• **DATA**:
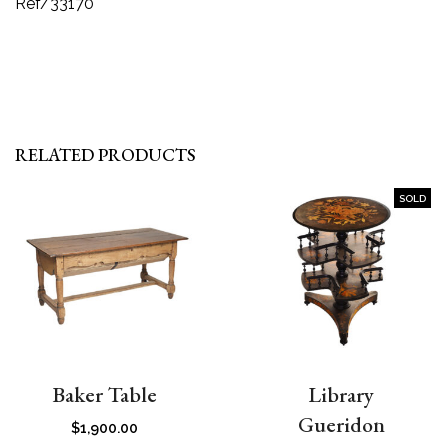
Ref/33170
RELATED PRODUCTS
SOLD
Baker Table
Library
Gueridon
$
1,900.00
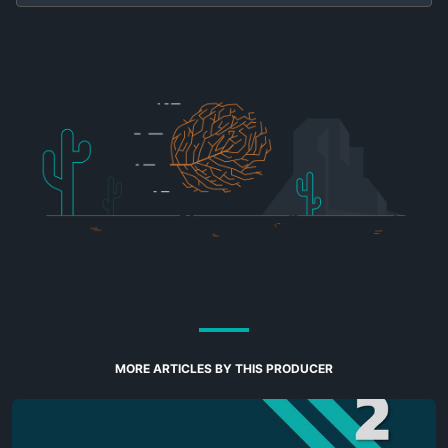
MORE ARTICLES BY THIS PRODUCER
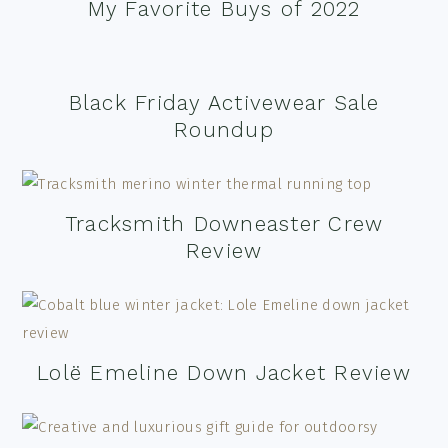
My Favorite Buys of 2022
Black Friday Activewear Sale
Roundup
Tracksmith Downeaster Crew
Review
Lolë Emeline Down Jacket Review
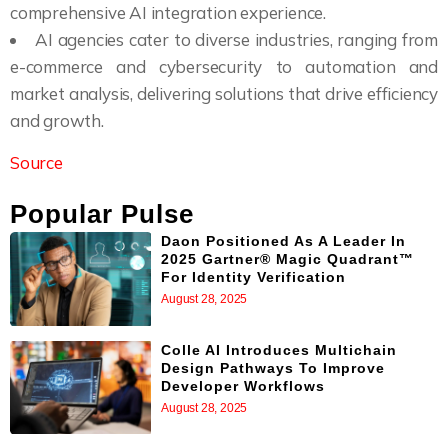
comprehensive AI integration experience.
AI agencies cater to diverse industries, ranging from
e-commerce and cybersecurity to automation and
market analysis, delivering solutions that drive efficiency
and growth.
Source
Popular Pulse
Daon Positioned As A Leader In
2025 Gartner® Magic Quadrant™
For Identity Verification
August 28, 2025
Colle AI Introduces Multichain
Design Pathways To Improve
Developer Workflows
August 28, 2025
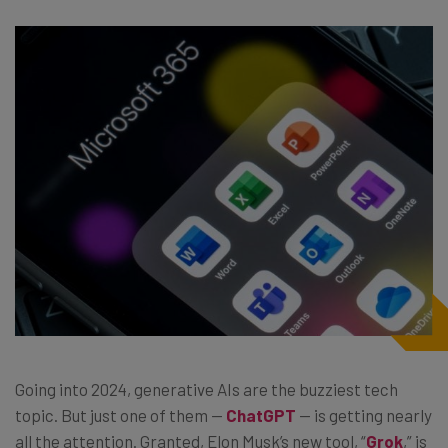
Going into 2024, generative AIs are the buzziest tech
topic. But just one of them —
ChatGPT
— is getting nearly
all the attention. Granted, Elon Musk’s new tool, “
Grok
,” is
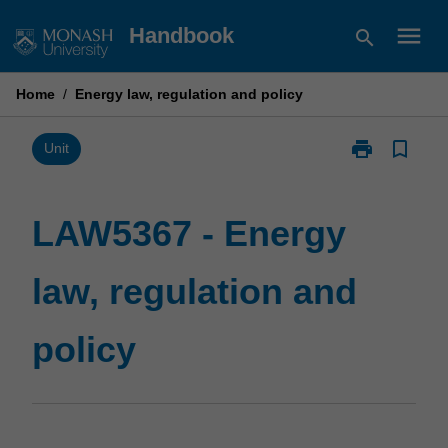
Skip
menu
Handbook
search
to
content
Home
/
Energy law, regulation and policy
print
bookmark_border
Print
Unit
LAW5367
-
Energy
LAW5367 - Energy
law,
regulation
law, regulation and
and
policy
page
policy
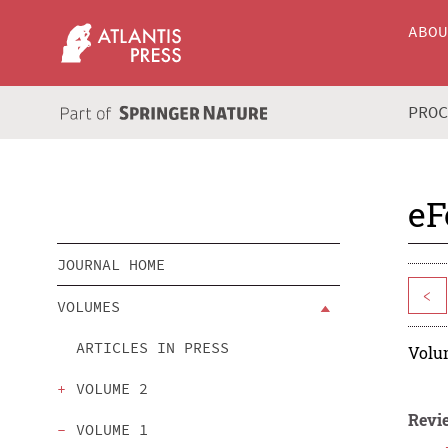
ABO
PRO
eF
JOURNAL HOME
<
VOLUMES
ARTICLES IN PRESS
Volum
VOLUME 2
Revie
VOLUME 1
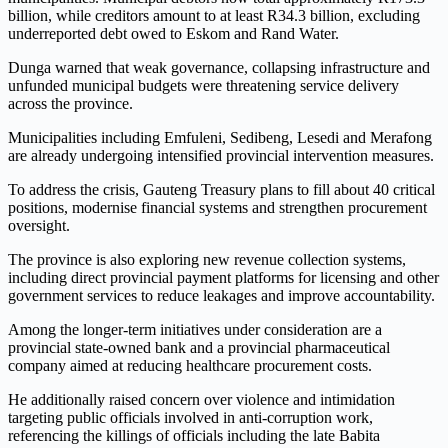
billion, while creditors amount to at least R34.3 billion, excluding
underreported debt owed to Eskom and Rand Water.
Dunga warned that weak governance, collapsing infrastructure and
unfunded municipal budgets were threatening service delivery
across the province.
Municipalities including Emfuleni, Sedibeng, Lesedi and Merafong
are already undergoing intensified provincial intervention measures.
To address the crisis, Gauteng Treasury plans to fill about 40 critical
positions, modernise financial systems and strengthen procurement
oversight.
The province is also exploring new revenue collection systems,
including direct provincial payment platforms for licensing and other
government services to reduce leakages and improve accountability.
Among the longer-term initiatives under consideration are a
provincial state-owned bank and a provincial pharmaceutical
company aimed at reducing healthcare procurement costs.
He additionally raised concern over violence and intimidation
targeting public officials involved in anti-corruption work,
referencing the killings of officials including the late Babita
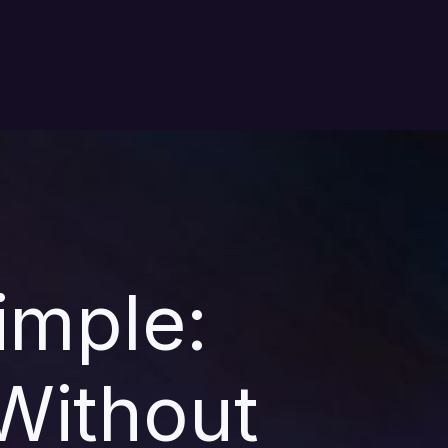
imple:
Without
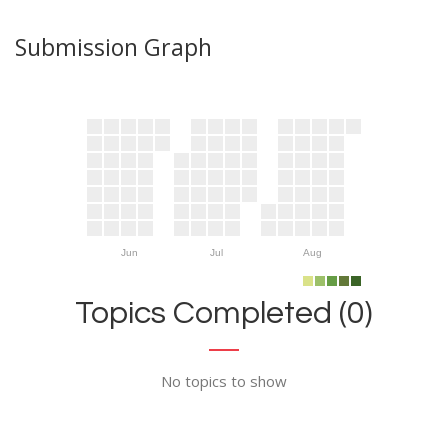
Submission Graph
Jun
Jul
Aug
Topics Completed (0)
No topics to show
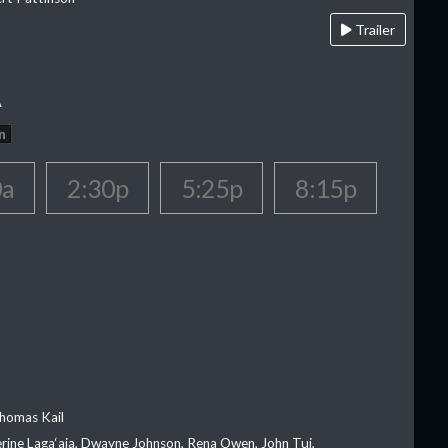
Trailer
A
n
0a
2:30p
5:25p
8:15p
homas Kail
erine Laga‘aia, Dwayne Johnson, Rena Owen, John Tui,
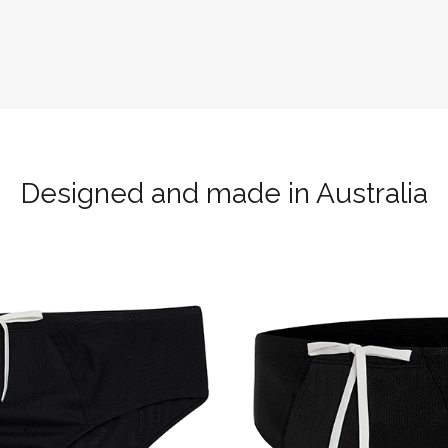
Designed and made in Australia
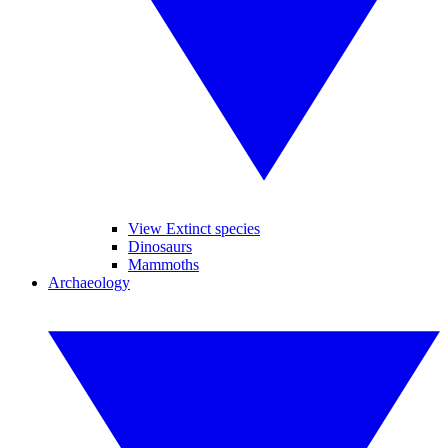
View Extinct species
Dinosaurs
Mammoths
Archaeology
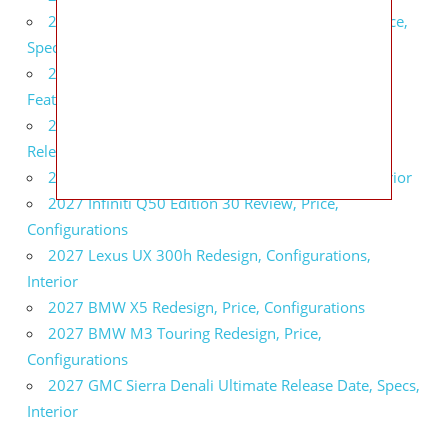
2027 Infiniti QX80 Signature Edition Redesign, Price,
Specs
2027 Infiniti QX80 Monograph Review, Price,
Features
2027 Infiniti Q60 Neiman Marcus Limited Edition
Release Date, Price, Specs
2027 Infiniti Q60 Edition 30 Redesign, Specs, Interior
2027 Infiniti Q50 Edition 30 Review, Price,
Configurations
2027 Lexus UX 300h Redesign, Configurations,
Interior
2027 BMW X5 Redesign, Price, Configurations
2027 BMW M3 Touring Redesign, Price,
Configurations
2027 GMC Sierra Denali Ultimate Release Date, Specs,
Interior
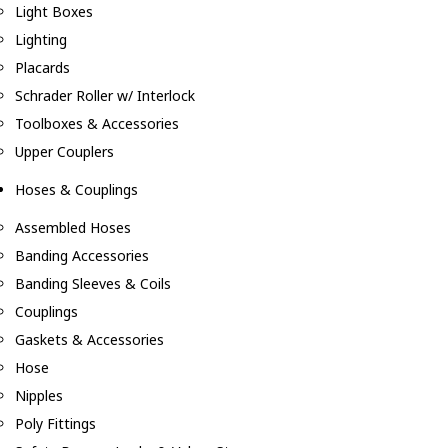
Light Boxes
Lighting
Placards
Schrader Roller w/ Interlock
Toolboxes & Accessories
Upper Couplers
Hoses & Couplings
Assembled Hoses
Banding Accessories
Banding Sleeves & Coils
Couplings
Gaskets & Accessories
Hose
Nipples
Poly Fittings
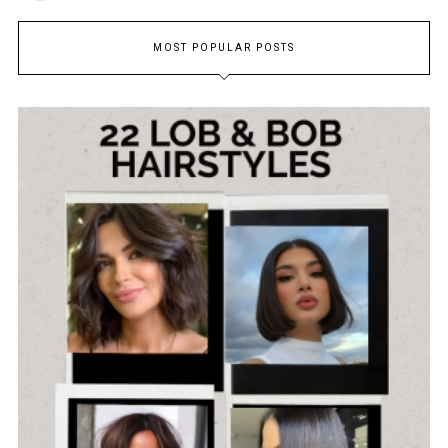
MOST POPULAR POSTS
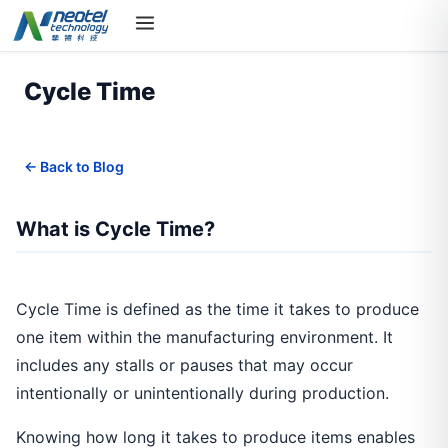
Cycle Time
← Back to Blog
What is Cycle Time?
Cycle Time is defined as the time it takes to produce
one item within the manufacturing environment. It
includes any stalls or pauses that may occur
intentionally or unintentionally during production.
Knowing how long it takes to produce items enables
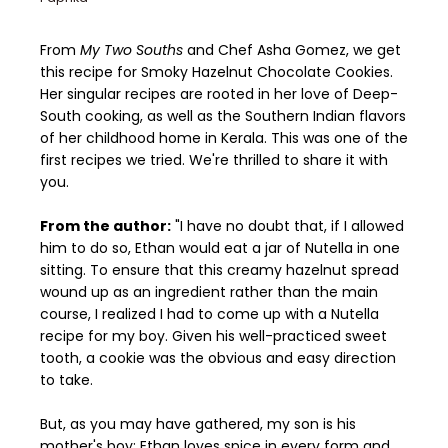
From
My Two Souths
and Chef Asha Gomez, we get
this recipe for Smoky Hazelnut Chocolate Cookies.
Her singular recipes are rooted in her love of Deep-
South cooking, as well as the Southern Indian flavors
of her childhood home in Kerala. This was one of the
first recipes we tried. We're thrilled to share it with
you.
From the author:
"I have no doubt that, if I allowed
him to do so, Ethan would eat a jar of Nutella in one
sitting. To ensure that this creamy hazelnut spread
wound up as an ingredient rather than the main
course, I realized I had to come up with a Nutella
recipe for my boy. Given his well-practiced sweet
tooth, a cookie was the obvious and easy direction
to take.
But, as you may have gathered, my son is his
mother's boy: Ethan loves spice in every form and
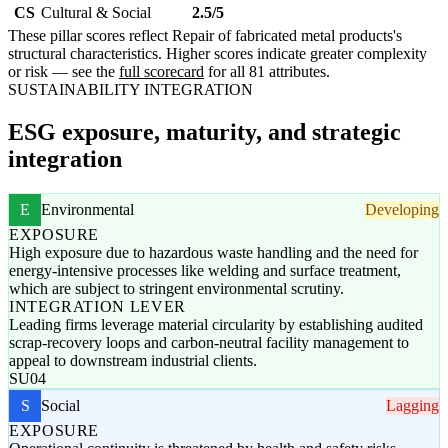
CS
Cultural & Social
2.5/5
These pillar scores reflect Repair of fabricated metal products's
structural characteristics. Higher scores indicate greater complexity
or risk — see the
full scorecard
for all 81 attributes.
SUSTAINABILITY INTEGRATION
ESG exposure, maturity, and strategic
integration
E
Environmental
Developing
EXPOSURE
High exposure due to hazardous waste handling and the need for
energy-intensive processes like welding and surface treatment,
which are subject to stringent environmental scrutiny.
INTEGRATION LEVER
Leading firms leverage material circularity by establishing audited
scrap-recovery loops and carbon-neutral facility management to
appeal to downstream industrial clients.
SU04
S
Social
Lagging
EXPOSURE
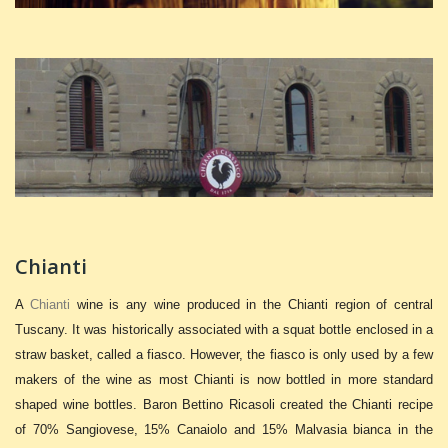
Chianti
A
Chianti
wine is any wine produced in the Chianti region of central
Tuscany. It was historically associated with a squat bottle enclosed in a
straw basket, called a fiasco. However, the fiasco is only used by a few
makers of the wine as most Chianti is now bottled in more standard
shaped wine bottles. Baron Bettino Ricasoli created the Chianti recipe
of 70% Sangiovese, 15% Canaiolo and 15% Malvasia bianca in the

• **YOUR OBJECTIVE**: Extract each line above that contains the word "Redesign", copying every such line in full.

• **OUTPUT FOR THIS EXERCISE**:
2027 Infiniti QX80 Signature Edition Redesign, Price,
2027 Infiniti Q60 Edition 30 Redesign, Specs, Interior
2027 Lexus UX 300h Redesign, Configurations,
2027 BMW X5 Redesign, Price, Configurations
2027 BMW M3 Touring Redesign, Price,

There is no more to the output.